Creatures of Passage resists comparison. It's reminiscent of Beloved as well as the Odyssey, but perhaps its most apt progenitor is the genre of epic poems performed by the djelis of West Africa...All these otherwise clashing elements become, in this cast, a cohesive whole, telling us that this, too, is America. --New York Times Book Review
In its luminous prose, and its nods to mysticism and myth, the novel brings to mind the best of Toni Morrison. It's that good. --Washington Post, One of the Best Books about Washington, DC, recommended by George Pelecanos
Comparisons to Toni Morrison's masterpiece Beloved always perk up our ears, but in the case of Morowa Yejidé's Creatures of Passage the hype is warranted...History-haunted in the best sense, readers shouldn't miss this mythic thriller. --Chicago Review of Books
Nephthys Kinwell is a taxi driver of sorts in Washington, DC, ferrying passengers in a 1967 Plymouth Belvedere with a ghost in the trunk. Endless rides and alcohol help her manage her grief over the death of her twin brother, Osiris, who was murdered and dumped in the Anacostia River.
Unknown to Nephthys when the novel opens in 1977, her estranged great-nephew, ten-year-old Dash, is finding himself drawn to the banks of that very same river. It is there that Dash--reeling from having witnessed an act of molestation at his school, but still questioning what and who he saw--has charmed conversations with a mysterious figure he calls the River Man.
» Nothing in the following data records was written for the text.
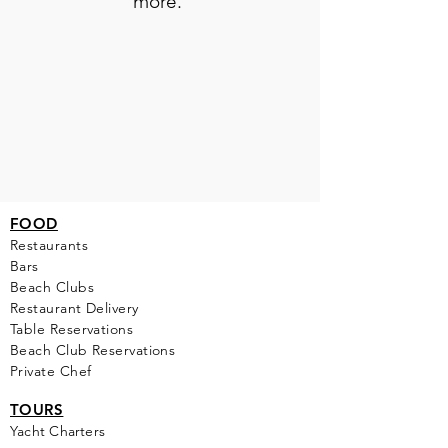
more.
FOOD
Restaurants
Bars
Beach Clubs
Restau
rant Delivery
Table Reservations
Beach Club Reservations
Private Chef
TOURS
Yacht Cha
rters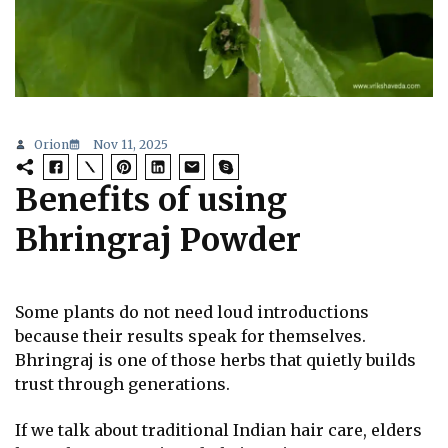
Orion
Nov 11, 2025
Benefits of using
Bhringraj Powder
Some plants do not need loud introductions
because their results speak for themselves.
Bhringraj is one of those herbs that quietly builds
trust through generations.
If we talk about traditional Indian hair care, elders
When Dash arrives unexpectedly at Nephthys's door bearing a cryptic note about his unusual conversations with the River Man, Nephthys must face what frightens her most.
Morowa Yejidé's deeply captivating novel shows us an unseen Washington filled with otherworldly landscapes, flawed super-humans, and reluctant ghosts, and brings together a community intent on saving one young boy in order to reclaim itself.